> _Assignment a_: Count how many lines of the records contain the string "template" and give only that number.

START Text segment

When we were last in Exodus the Israelites had been literally kicked out of Egypt in the middle of the night. As the angel of death passed through Egypt, he struck down the firstborn male of every family and every flock. Even Pharaoh’s firstborn son was killed. Pharaoh would not wait until daylight to summon Moses and the exodus began immediately.
Today we encounter the first of many obstacles for the Israelites on their journey to the Promised Land. Before the Israelites can get on their way though, God needs to finish with Pharaoh. One would think that Pharaoh was through after the death of his son and sending the Israelites away. But God still has to complete his example of Pharaoh.
17 When Pharaoh let the people go, God did not lead them on the road through the Philistine country, though that was shorter. For God said, “If they face war, they might change their minds and return to Egypt.” 18 So God led the people around by the desert road toward the Red Sea. The Israelites went up out of Egypt armed for battle.
Sometimes I think we wonder if God really understands us or if He expects us to be perfect all of the time. Obviously God understands that we are sinful and He wants us to lead holy lives but does he expect too much of us? These verses show us that God is well aware of our flaws and that He understands our human nature.
The Israelites were in northern Egypt and the most direct route to the land that they were going was to travel northeast. Not only this, but there was a regularly traveled trade route along the coast that would have been easy to travel and would have taken them exactly where they wanted to go. But instead God sends the Israelites to the southeast. Why?

END Text segment
START Data for review

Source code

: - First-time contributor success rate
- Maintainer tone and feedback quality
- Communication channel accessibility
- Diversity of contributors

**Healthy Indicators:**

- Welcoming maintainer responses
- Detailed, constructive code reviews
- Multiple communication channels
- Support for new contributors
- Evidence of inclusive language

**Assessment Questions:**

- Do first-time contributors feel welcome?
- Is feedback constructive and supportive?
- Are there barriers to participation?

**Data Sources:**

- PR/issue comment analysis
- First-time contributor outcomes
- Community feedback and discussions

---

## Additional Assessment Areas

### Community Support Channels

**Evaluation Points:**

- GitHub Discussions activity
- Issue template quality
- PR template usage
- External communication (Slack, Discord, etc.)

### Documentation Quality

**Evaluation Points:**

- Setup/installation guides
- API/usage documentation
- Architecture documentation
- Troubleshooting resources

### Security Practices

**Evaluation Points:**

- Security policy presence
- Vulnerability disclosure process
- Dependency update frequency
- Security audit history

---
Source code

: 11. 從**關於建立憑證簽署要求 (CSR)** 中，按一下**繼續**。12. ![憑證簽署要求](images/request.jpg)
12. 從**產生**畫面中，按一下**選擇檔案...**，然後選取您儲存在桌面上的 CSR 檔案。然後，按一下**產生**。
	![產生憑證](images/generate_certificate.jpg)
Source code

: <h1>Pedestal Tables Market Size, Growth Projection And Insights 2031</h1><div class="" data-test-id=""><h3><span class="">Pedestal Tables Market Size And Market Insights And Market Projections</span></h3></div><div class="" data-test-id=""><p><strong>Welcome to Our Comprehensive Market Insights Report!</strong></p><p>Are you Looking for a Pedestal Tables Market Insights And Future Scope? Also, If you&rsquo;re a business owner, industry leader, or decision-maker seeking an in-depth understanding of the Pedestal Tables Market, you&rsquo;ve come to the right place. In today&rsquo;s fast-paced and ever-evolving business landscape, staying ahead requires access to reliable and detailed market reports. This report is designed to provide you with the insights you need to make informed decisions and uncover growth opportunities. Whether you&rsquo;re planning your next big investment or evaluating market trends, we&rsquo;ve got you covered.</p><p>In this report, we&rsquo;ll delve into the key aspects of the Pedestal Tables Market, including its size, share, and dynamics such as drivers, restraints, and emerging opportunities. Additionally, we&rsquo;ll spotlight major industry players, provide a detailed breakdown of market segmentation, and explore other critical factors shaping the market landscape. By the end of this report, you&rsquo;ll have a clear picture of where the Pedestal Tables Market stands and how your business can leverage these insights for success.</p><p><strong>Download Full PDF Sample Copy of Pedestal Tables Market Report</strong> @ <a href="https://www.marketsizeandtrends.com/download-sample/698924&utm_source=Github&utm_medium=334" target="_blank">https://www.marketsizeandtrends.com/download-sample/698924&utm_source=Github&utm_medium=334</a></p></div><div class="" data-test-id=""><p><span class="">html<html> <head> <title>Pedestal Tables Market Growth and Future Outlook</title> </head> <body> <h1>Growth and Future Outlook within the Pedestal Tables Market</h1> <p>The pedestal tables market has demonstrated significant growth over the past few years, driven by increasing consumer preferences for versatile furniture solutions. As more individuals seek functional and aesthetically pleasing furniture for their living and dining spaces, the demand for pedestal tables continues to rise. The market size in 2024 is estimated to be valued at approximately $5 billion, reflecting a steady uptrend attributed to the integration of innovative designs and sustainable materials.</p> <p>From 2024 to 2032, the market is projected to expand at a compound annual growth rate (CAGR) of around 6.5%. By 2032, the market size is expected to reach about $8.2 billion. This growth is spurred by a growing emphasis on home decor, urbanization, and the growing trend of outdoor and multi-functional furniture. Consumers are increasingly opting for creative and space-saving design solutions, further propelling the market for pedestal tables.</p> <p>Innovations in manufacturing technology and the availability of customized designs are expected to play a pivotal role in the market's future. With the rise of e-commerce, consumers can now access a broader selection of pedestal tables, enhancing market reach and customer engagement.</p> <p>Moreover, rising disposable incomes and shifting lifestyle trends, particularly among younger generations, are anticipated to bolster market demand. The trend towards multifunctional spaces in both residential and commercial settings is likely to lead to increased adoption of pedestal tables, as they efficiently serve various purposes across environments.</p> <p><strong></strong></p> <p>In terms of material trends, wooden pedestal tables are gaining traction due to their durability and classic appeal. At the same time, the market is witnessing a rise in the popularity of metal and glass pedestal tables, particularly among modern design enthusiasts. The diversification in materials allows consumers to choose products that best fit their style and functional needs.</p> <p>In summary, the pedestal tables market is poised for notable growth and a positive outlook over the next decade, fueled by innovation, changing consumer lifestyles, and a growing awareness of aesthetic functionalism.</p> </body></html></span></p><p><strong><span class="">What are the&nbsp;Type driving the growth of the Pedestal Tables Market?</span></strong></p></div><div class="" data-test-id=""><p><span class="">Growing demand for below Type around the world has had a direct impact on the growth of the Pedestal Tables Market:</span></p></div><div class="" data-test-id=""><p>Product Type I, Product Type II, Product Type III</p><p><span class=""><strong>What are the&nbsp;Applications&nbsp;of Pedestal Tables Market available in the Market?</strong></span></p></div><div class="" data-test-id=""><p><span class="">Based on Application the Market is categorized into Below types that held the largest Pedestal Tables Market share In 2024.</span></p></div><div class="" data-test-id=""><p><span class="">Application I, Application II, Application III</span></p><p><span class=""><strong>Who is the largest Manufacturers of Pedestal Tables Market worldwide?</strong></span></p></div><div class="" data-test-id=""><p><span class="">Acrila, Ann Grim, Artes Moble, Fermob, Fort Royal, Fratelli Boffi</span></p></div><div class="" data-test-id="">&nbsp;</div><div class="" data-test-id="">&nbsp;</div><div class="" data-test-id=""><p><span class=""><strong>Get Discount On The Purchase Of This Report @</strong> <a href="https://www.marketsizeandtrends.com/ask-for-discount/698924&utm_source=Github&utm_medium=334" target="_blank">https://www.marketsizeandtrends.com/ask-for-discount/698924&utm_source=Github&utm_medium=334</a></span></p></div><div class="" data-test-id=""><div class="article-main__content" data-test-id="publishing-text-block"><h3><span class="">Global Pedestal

END Data for review

> _Assignment b_:
Answer these questions from the Exodus commentary:
(i) What did the angel of death strike down as he passed through Egypt?
(ii) Toward which sea did God lead the people by the desert road?
(iii) In what direction does God send the Israelites instead of northeast?

> _Exercise result a_: 2

> _Exercise result b_:
(i) The firstborn male of every family and every flock.
(ii) The Red Sea.
(iii) To the southeast.